The Society for Cinema & Media Studies was celebrating its 50th Birthday and having it large in the Hotel Bonaventure, the hotel where Frederic Jameson encountered the architecture of post modernity. How things might have been different if Fred could navigate circles; I loved living on the 24th floor and going to work in the lift where Schwarzenneger rode a horse in 'True Lies'.
So the Saturday lunchtime session at SCMS on transmedia storytelling with the industry panel was packed to the rafters, standing room only. This being L.A the USC Faculty can draw on the Hollywood 'Geek Elite' in the shape cutting edge writers and showrunners, Carlton Cuse & Damon Lindelhof (Lost), Tim Kring (Heroes)), Javier Marxuach (Day One NBC), Kim Moses (Ghost Whisperer CBS), and Mark Wishaw (Alchemists).
Henry Jenkins introduced the event with some knowing remarks protecting the speakers from requests for spoilers, which given that the Lost crew had just signed off the ideas for the end of the series seemed like a reasonable enough insurance. Jenkins was attempting to mark the event as scholarly rather than the domain of the comic convention. But the self appreciative laughter seemed key. I began to think maybe I cold be the only person in the room who couldn't be too bothered about how Lost finally ended, mystified that it had staggered on for so long.
The panel itself was exciting and inspirational - at least at the level of the pioneers of our transmedial worlds offering their passion and confusion; they don't know what's developing here any more than we (scholars) do - but we all know something interesting and new is cooking up between TV, and online, between performance, storytelling and puzzling.
The panels' sense of excitement at finding themselves on this wave is palpable. Great insights include, 'the Lost ARG was so great because it kept the buzz going between series, keeping the name in the press'; 'When you pitch a show now you don't jut pitch a story, script, talent and crew; you pitch an audience - cos you've been running it online for months so the network a) knows it works and b) has a demographic core that they can use to word of mouth the show when it gets up. 'Literally delivering bodies now not the promise of eyeballs in the future'.
Then the trouble with fans, 'They always want two contradictory things, first of all they always want to know that there's a complete story arc - and they want there to be one, they want a bible; so no matter how many times we tell them we don't know whats going to happened next they don't believe us. But they also want to know that we are listening to them - do we go on the boards and lurk, are we out there taking notice of them, can they effect the story?'
The general and somewhat unscholarly lovefest between the packed audience and the lionised panel prompted three liked insights.

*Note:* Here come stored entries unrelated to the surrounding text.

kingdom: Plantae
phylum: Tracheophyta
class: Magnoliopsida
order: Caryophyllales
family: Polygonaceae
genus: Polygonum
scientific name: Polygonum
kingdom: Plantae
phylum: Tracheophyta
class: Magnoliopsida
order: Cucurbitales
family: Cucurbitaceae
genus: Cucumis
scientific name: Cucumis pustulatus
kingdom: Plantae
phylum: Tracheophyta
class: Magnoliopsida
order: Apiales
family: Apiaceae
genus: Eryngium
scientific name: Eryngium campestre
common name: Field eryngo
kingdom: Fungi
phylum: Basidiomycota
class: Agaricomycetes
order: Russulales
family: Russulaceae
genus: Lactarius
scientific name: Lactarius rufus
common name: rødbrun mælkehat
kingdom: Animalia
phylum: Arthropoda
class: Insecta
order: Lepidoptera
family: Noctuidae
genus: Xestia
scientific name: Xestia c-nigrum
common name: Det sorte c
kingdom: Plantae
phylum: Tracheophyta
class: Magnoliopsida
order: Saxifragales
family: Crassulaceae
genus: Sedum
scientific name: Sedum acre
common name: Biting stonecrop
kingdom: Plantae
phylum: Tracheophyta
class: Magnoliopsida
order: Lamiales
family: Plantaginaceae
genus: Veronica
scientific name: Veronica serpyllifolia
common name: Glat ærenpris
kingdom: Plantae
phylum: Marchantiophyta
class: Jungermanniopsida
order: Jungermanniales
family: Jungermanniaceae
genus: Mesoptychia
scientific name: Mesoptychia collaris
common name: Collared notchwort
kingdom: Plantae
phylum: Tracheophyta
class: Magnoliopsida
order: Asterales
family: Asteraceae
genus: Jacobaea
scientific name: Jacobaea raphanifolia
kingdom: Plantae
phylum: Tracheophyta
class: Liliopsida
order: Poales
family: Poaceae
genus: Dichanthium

First off fans are not ordinary audiences. By their definition. Unusual, devoted, engaged, active, producerly.
Secondly the focus on fans in (some) areas of cultural studies derived media reception studies builds on the long tradition of our preferred active, subversive , perverse, creative spectator. The fan does work for the scholar. The fan is produced by our scholarship as an ideal subject. And lots of us are fans too (Though maybe of a wider range of experiences than geekworld's dominant technicities might recognise).
Third, and more obviously, the fan does work for the emergent industry as the comments above show. The fan keeps the buzz alive, drives word of mouth traffic, collaborates with writers and show runners on suggesting ideas and offering instant feedback. In the emergent conditions of the attention economy - massive competition for fragmented and nomadic audiences - the fan creates beacons of attention; both for the brand as well as for themselves, their own display of
fan virtuousity. The fan is thus produced as the ideal subject for the creative class working in this TV/online space.
So we have an elegant confluence between the interests of the industry and those of the academy. A kind of narcissistic loop that hardly suggests a critical or reflexive distance.
The following day I was back in the same room for a panel billed as a 'play/labour' presentation but in actuality a deeply downbeat description of the working conditions in RTV and Design industries. Here our graduates find themselves lucky to get a digital sweatshop job logging tape or doing the work of entire design teams where all the specialists have been laid off. There were five people in the audience.